1. ## Do you need equal amounts of data for a chi square test?

I'm trying to see if there is a dependent relationship between whether a school is public or private and its student-teacher ratio. I'm not sure if I can use a chi square test for this because there is like a 6 to 1 ratio between the amounts of public and private schools that I have for my data (way more public schools). Can I chi square test still work?

2. Is the 6:1 the ratio of the sample or the entire population?

Do you know roughly the size of the population? How big is the sample? Is the teacher student ratio normally distributed?

Remember the smaller value for n will increase the probability of occuring a Type II error.

3. Originally Posted by pickslides
Is the 6:1 the ratio of the sample or the entire population?

Do you know roughly the size of the population? How big is the sample? Is the teacher student ratio normally distributed?

Remember the smaller value for n will increase the probability of occuring a Type II error.
I'm honestly not sure exactly how to answer that. I have data from all the schools in California (around 1100 public and almost 200 private; that's where the ratio comes from).

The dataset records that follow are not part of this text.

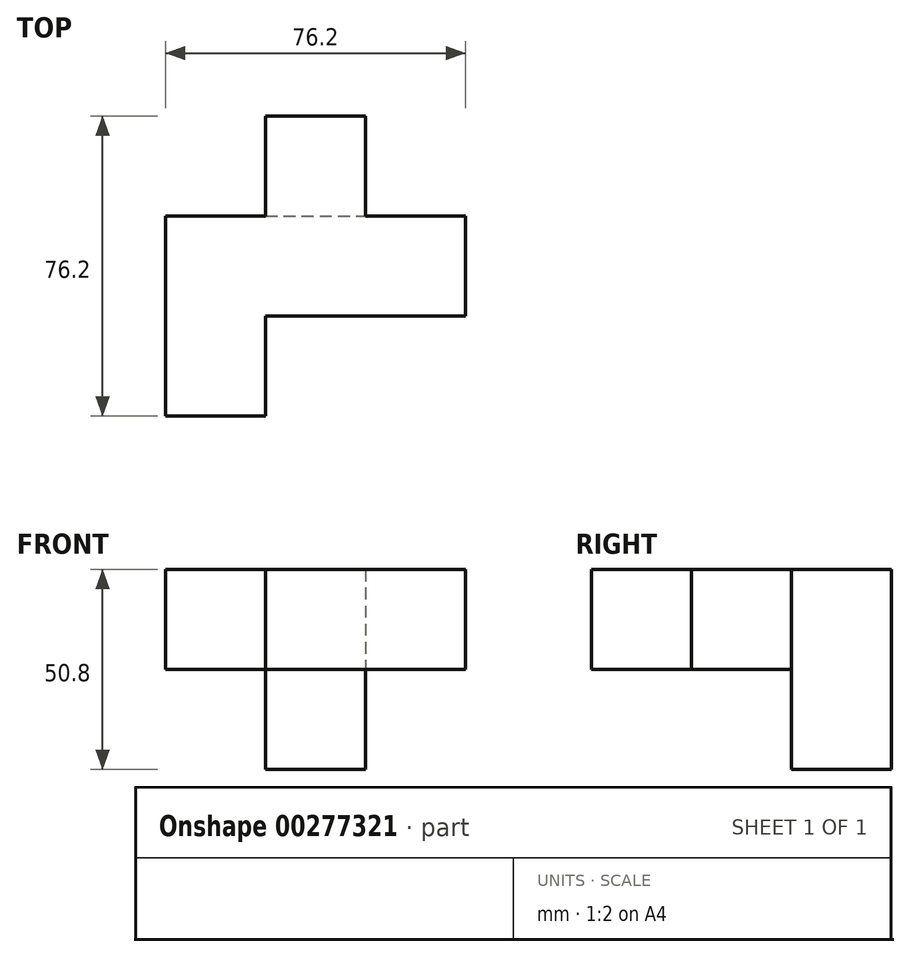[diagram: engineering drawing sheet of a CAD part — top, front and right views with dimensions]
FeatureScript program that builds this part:
annotation { "Feature Type Name" : "Feature", "Feature Type Description" : "" }
export const myFeature = defineFeature(function(context is Context, id is Id, definition is map)
    precondition{}
    {
        {
            var Q0;
            Q0=qCreatedBy(makeId("Front.planeOp"),FACE);
            var sketch = newSketch(context, id + "F0", { "sketchPlane" : qUnion([Q0])});
            skLineSegment(sketch, "E0", {"start": v(-44.56, 11.04) * mm, "end": v(-44.56, -14.36) * mm});
            skLineSegment(sketch, "E1", {"start": v(-44.56, -14.36) * mm, "end": v(-19.16, -14.36) * mm});
            skLineSegment(sketch, "E2", {"start": v(-19.16, -14.36) * mm, "end": v(6.24, -14.36) * mm});
            skLineSegment(sketch, "E3", {"start": v(6.24, -14.36) * mm, "end": v(31.64, -14.36) * mm});
            skLineSegment(sketch, "E4", {"start": v(31.64, -14.36) * mm, "end": v(31.64, 11.04) * mm});
            skLineSegment(sketch, "E5", {"start": v(31.64, 11.04) * mm, "end": v(6.24, 11.04) * mm});
            skLineSegment(sketch, "E6", {"start": v(6.24, 11.04) * mm, "end": v(-19.16, 11.04) * mm});
            skLineSegment(sketch, "E7", {"start": v(-19.16, 11.04) * mm, "end": v(-44.56, 11.04) * mm});
            skLineSegment(sketch, "E8", {"start": v(-19.16, 11.04) * mm, "end": v(-19.16, -14.36) * mm});
            skLineSegment(sketch, "E9", {"start": v(6.24, 11.04) * mm, "end": v(6.24, -14.36) * mm});
            skSolve(sketch);
        }
        {
            var Q0;
            Q0=makeQuery(id+"F0.imprint","IMPRINT",FACE,{"disambiguationData":[TD([[makeQuery(id+"F0.imprint","IMPRINT",EDGE,{"derivedFrom":sQuery(id+"F0.wireOp",EDGE,"E0")}),1.0]])]});
            extrude(context, id + "F1", {"entities" : qUnion([Q0]), "depth" : 50.8 * mm});
        }
        {
            var Q0;
            Q0=makeQuery(id+"F0.imprint","IMPRINT",FACE,{"disambiguationData":[TD([[makeQuery(id+"F0.imprint","IMPRINT",EDGE,{"derivedFrom":sQuery(id+"F0.wireOp",EDGE,"E3")}),1.0]])]});
            var Q1;
            Q1=makeQuery(id+"F0.imprint","IMPRINT",FACE,{"disambiguationData":[TD([[makeQuery(id+"F0.imprint","IMPRINT",EDGE,{"derivedFrom":sQuery(id+"F0.wireOp",EDGE,"E2")}),1.0]])]});
            extrude(context, id + "F2", {"entities" : qUnion([Q0, Q1]), "operationType" : NewBodyOperationType.ADD, "depth" : 25.4 * mm});
        }
        {
            var Q0;
            Q0=makeQuery(id+"F0.imprint","IMPRINT",FACE,{"disambiguationData":[TD([[makeQuery(id+"F0.imprint","IMPRINT",EDGE,{"derivedFrom":sQuery(id+"F0.wireOp",EDGE,"E2")}),1.0]])]});
            var sketch = newSketch(context, id + "F3", { "sketchPlane" : qUnion([Q0])});
            skLineSegment(sketch, "E10.bottom", {"start": v(6.24, 11.04) * mm, "end": v(-19.16, 11.04) * mm});
            skLineSegment(sketch, "E10.top", {"start": v(6.24, -14.36) * mm, "end": v(-19.16, -14.36) * mm});
            skLineSegment(sketch, "E10.left", {"start": v(6.24, 11.04) * mm, "end": v(6.24, -14.36) * mm});
            skLineSegment(sketch, "E10.right", {"start": v(-19.16, 11.04) * mm, "end": v(-19.16, -14.36) * mm});
            skSolve(sketch);
        }
        {
            var Q0;
            Q0 = qSketchRegion(id + "F3", true);
            extrude(context, id + "F4", {"entities" : qUnion([Q0]), "operationType" : NewBodyOperationType.ADD, "oppositeDirection" : true, "depth" : 25.4 * mm});
        }
        {
            var Q0;
            Q0=makeQuery(id+"F4.boolean.opBoolean","MERGE",FACE,{"derivedFrom":[makeQuery(id+"F2.boolean.opBoolean","MERGE",FACE,{"derivedFrom":[makeQuery(id+"F1.opExtrude","SWEPT_FACE",FACE,{"disambiguationData":[OSD([sQuery(id+"F0.wireOp",EDGE,"E1")])]}),makeQuery(id+"F2.opExtrude","SWEPT_FACE",FACE,{"disambiguationData":[OSD([sQuery(id+"F0.wireOp",EDGE,"E2"),sQuery(id+"F0.wireOp",EDGE,"E3")])]})]}),makeQuery(id+"F4.opExtrude","SWEPT_FACE",FACE,{"disambiguationData":[OSD([sQuery(id+"F3.wireOp",EDGE,"E10.top")])]})]});
            var sketch = newSketch(context, id + "F5", { "sketchPlane" : qUnion([Q0])});
            skLineSegment(sketch, "E11.bottom", {"start": v(-19.16, 0) * mm, "end": v(6.24, 0) * mm});
            skLineSegment(sketch, "E11.top", {"start": v(-19.16, -25.4) * mm, "end": v(6.24, -25.4) * mm});
            skLineSegment(sketch, "E11.left", {"start": v(-19.16, 0) * mm, "end": v(-19.16, -25.4) * mm});
            skLineSegment(sketch, "E11.right", {"start": v(6.24, 0) * mm, "end": v(6.24, -25.4) * mm});
            skSolve(sketch);
        }
        {
            var Q0;
            Q0 = qSketchRegion(id + "F5", true);
            extrude(context, id + "F6", {"entities" : qUnion([Q0]), "operationType" : NewBodyOperationType.ADD, "depth" : 25.4 * mm});
        }
    });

I used California because I'd have a reasonable amount of private schools without having to get additional private school data from another state.

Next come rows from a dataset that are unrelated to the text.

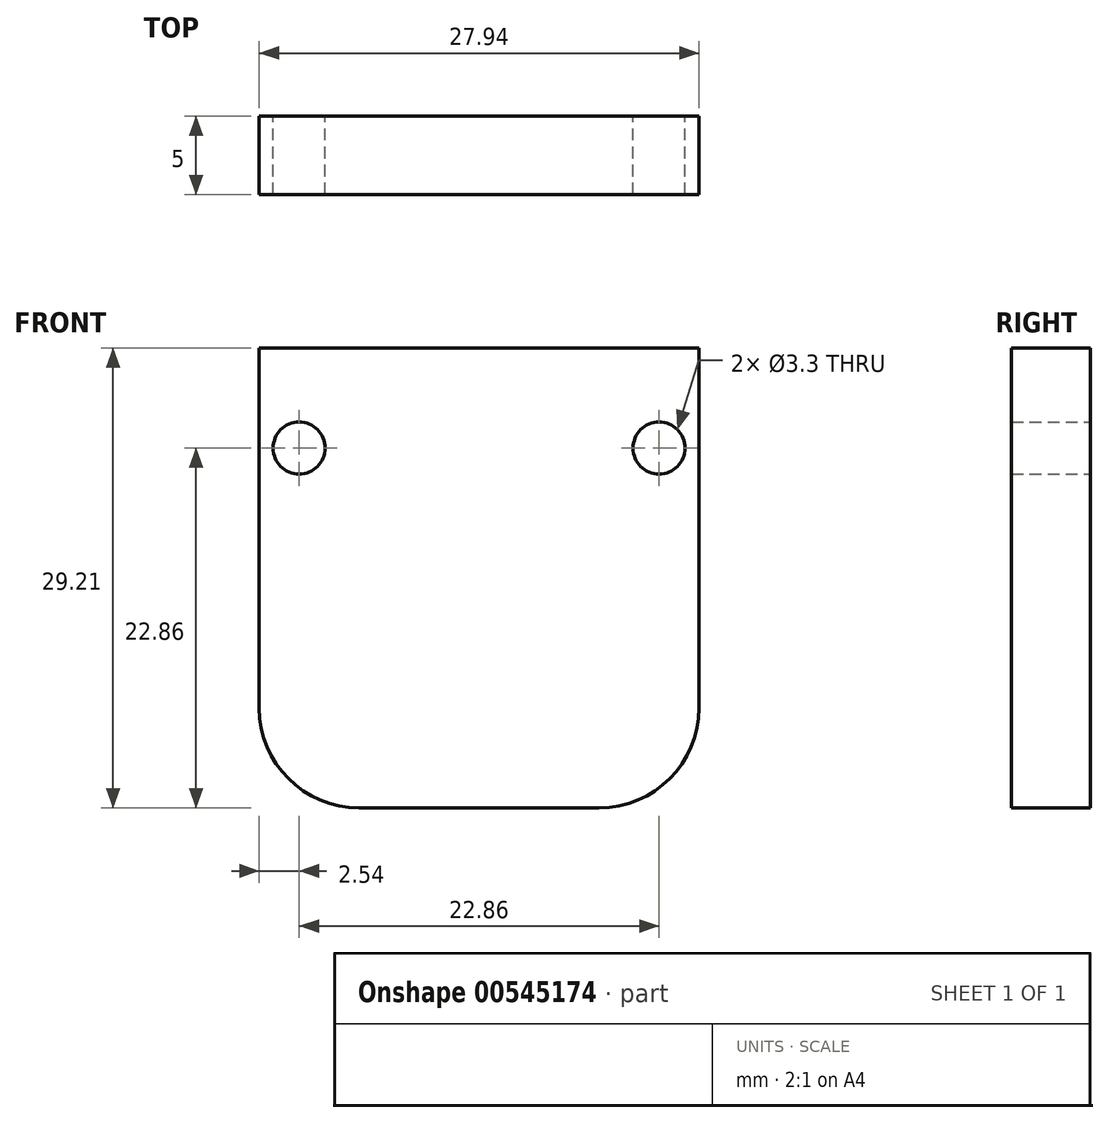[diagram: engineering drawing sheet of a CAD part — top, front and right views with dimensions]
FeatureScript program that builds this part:
annotation { "Feature Type Name" : "Feature", "Feature Type Description" : "" }
export const myFeature = defineFeature(function(context is Context, id is Id, definition is map)
    precondition{}
    {
        {
            var Q0;
            Q0=qCreatedBy(makeId("Front.planeOp"),FACE);
            var sketch = newSketch(context, id + "F0", { "sketchPlane" : qUnion([Q0])});
            skLineSegment(sketch, "E0.bottom", {"start": v(-27.94, 0) * mm, "end": v(0, 0) * mm});
            skLineSegment(sketch, "E0.top", {"start": v(-21.6, -29.21) * mm, "end": v(-6.35, -29.21) * mm});
            skLineSegment(sketch, "E0.left", {"start": v(-27.94, 0) * mm, "end": v(-27.94, -22.86) * mm});
            skLineSegment(sketch, "E0.right", {"start": v(0, 0) * mm, "end": v(0, -22.86) * mm});
            skCircle(sketch, "E1", {"center": v(-25.4, -6.35) * mm, "radius": 1.65 * mm});
            skCircle(sketch, "E2", {"center": v(-2.54, -6.35) * mm, "radius": 1.65 * mm});
            skPoint(sketch, "E3.visualSharp", {"position": v(-27.94, -29.21) * mm});
            skArc(sketch, "E3.filletArc", {"start": v(-27.94, -22.86) * mm, "mid": v(-26.08, -27.35) * mm, "end": v(-21.6, -29.21) * mm});
            skPoint(sketch, "E4.visualSharp", {"position": v(0, -29.21) * mm});
            skArc(sketch, "E4.filletArc", {"start": v(-6.35, -29.21) * mm, "mid": v(-1.86, -27.35) * mm, "end": v(0, -22.86) * mm});
            skSolve(sketch);
        }
        {
            var Q0;
            Q0=makeQuery(id+"F0.imprint","IMPRINT",FACE,{"disambiguationData":[TD([[makeQuery(id+"F0.imprint","IMPRINT",EDGE,{"derivedFrom":sQuery(id+"F0.wireOp",EDGE,"E0.bottom")}),-1.0]])]});
            extrude(context, id + "F1", {"entities" : qUnion([Q0]), "depth" : 5 * mm, "offsetDistance" : 25.4 * mm});
        }
    });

4. I think the amount of data you have is sufficient to perform a test on the data.

If the conclusion you want to draw is for 'the population of schools in California' then the good news is you seem to have the entire population data set!?

This means a test is not needed as you can simply calculate each ratio and see if they are the same. The $\displaystyle \chi^2$ test is performed when only a sample is available. Does this make sense?

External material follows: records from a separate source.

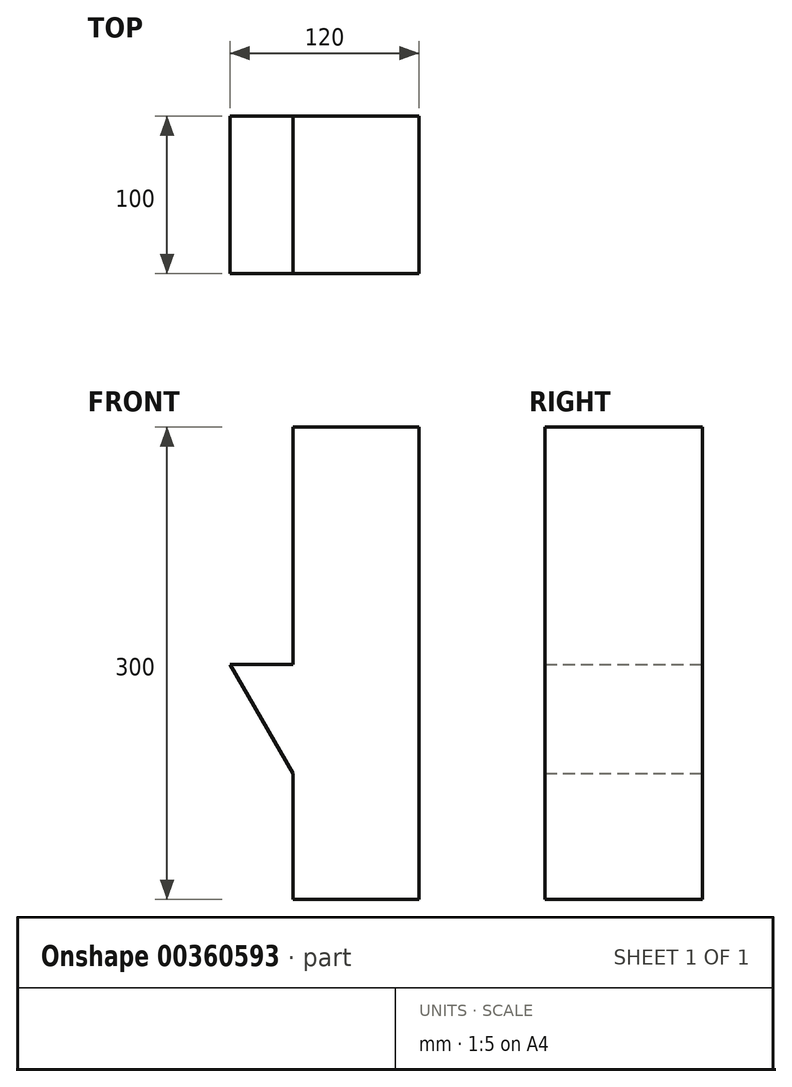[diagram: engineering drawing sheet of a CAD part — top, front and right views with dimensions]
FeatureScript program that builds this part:
annotation { "Feature Type Name" : "Feature", "Feature Type Description" : "" }
export const myFeature = defineFeature(function(context is Context, id is Id, definition is map)
    precondition{}
    {
        {
            var Q0;
            Q0=qCreatedBy(makeId("Front.planeOp"),FACE);
            var sketch = newSketch(context, id + "F0", { "sketchPlane" : qUnion([Q0])});
            skLineSegment(sketch, "E0.bottom", {"start": v(40, 150) * mm, "end": v(-40, 150) * mm});
            skLineSegment(sketch, "E0.top", {"start": v(40, -150) * mm, "end": v(-40, -150) * mm});
            skLineSegment(sketch, "E0.left", {"start": v(40, 150) * mm, "end": v(40, -150) * mm});
            skLineSegment(sketch, "E0.right", {"start": v(-40, 150) * mm, "end": v(-40, -150) * mm});
            skPoint(sketch, "E0.middle", {"position": v(0, 0) * mm});
            skLineSegment(sketch, "E1", {"start": v(-40, -0.72) * mm, "end": v(-80, -0.72) * mm});
            skLineSegment(sketch, "E2", {"start": v(-80, -0.72) * mm, "end": v(-40, -70) * mm});
            skSolve(sketch);
        }
        {
            var Q0;
            {var subQ1=sQuery(id+"F0.wireOp",EDGE,"E0.bottom");Q0=makeQuery(id+"F0.imprint","IMPRINT",FACE,{"disambiguationData":[TD([[makeQuery(id+"F0.imprint","IMPRINT",EDGE,{"derivedFrom":subQ1}),1.0]])]});}
            var Q1;
            {var subQ0=sQuery(id+"F0.wireOp",EDGE,"E1");Q1=makeQuery(id+"F0.imprint","IMPRINT",FACE,{"disambiguationData":[TD([[makeQuery(id+"F0.imprint","IMPRINT",EDGE,{"derivedFrom":subQ0}),1.0]])]});}
            extrude(context, id + "F1", {"entities" : qUnion([Q0, Q1]), "depth" : 100 * mm});
        }
    });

If you like you can take a sample from each and perform the test. You can also consider a Wilcoxon Ranked Sign Test if you are unsure of the underlying distribution.

5. Originally Posted by pickslides
I think the amount of data you have is sufficient to perform a test on the data.

If the conclusion you want to draw is for 'the population of schools in California' then the good news is you seem to have the entire population data set!?

This means a test is not needed as you can simply calculate each ratio and see if they are the same. The $\displaystyle \chi^2$ test is performed when only a sample is available. Does this make sense?

If you like you can take a sample from each and perform the test. You can also consider a Wilcoxon Ranked Sign Test if you are unsure of the underlying distribution.
I think my problem was I didn't realize that the expected values already compensate for the fact that there are different amounts of data from each type of school, just because of the way they are calculated (multiplying the row sum by the column sum and dividing by the total on a contingency table). I think I know what I'm doing now.

6. I'm also wondering how many bins I should use for the chi square test. I don't know if there's a recommended number based on the amount of data being tested. The student-teacher ratios are generally between 5 and 25.